TASK TO COMPLETE — Please write out the lines beginning with the one that contains "Producer/Cre" and continuing through the one that contains "VP, Visuals", reproducing each character for character.

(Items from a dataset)
%%

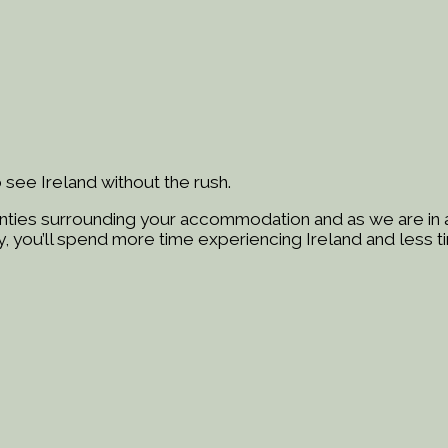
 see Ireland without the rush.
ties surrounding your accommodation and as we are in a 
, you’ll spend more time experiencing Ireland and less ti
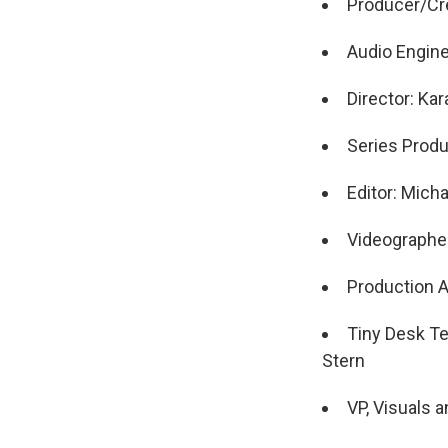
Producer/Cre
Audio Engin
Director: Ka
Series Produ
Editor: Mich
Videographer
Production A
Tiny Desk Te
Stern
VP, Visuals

%%
%%

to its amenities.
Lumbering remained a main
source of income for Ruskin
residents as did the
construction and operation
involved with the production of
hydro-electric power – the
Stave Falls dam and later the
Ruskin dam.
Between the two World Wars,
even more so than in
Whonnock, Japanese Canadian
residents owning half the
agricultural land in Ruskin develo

%%
%%

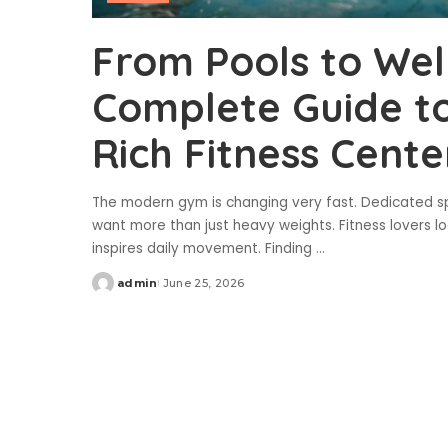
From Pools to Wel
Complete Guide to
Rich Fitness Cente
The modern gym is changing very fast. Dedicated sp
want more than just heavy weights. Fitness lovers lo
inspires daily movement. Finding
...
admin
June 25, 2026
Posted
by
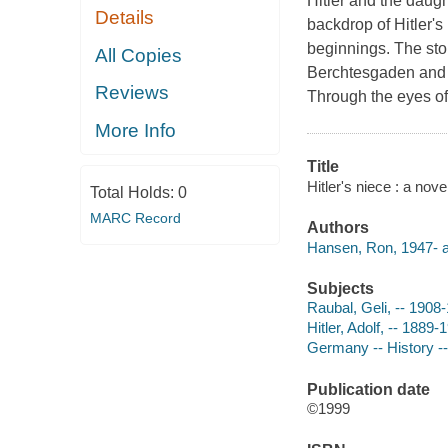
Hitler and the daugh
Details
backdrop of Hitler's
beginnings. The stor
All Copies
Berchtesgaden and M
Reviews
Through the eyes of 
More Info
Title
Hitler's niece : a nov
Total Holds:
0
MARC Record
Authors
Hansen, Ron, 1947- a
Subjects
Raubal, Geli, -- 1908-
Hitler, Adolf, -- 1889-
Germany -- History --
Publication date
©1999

%%

RESULT OF THE EXERCISE —
Producer/Cre
Audio Engin
Director: Ka
Series Produ
Editor: Mich
Videographer
Production A
Tiny Desk Te
Stern
VP, Visuals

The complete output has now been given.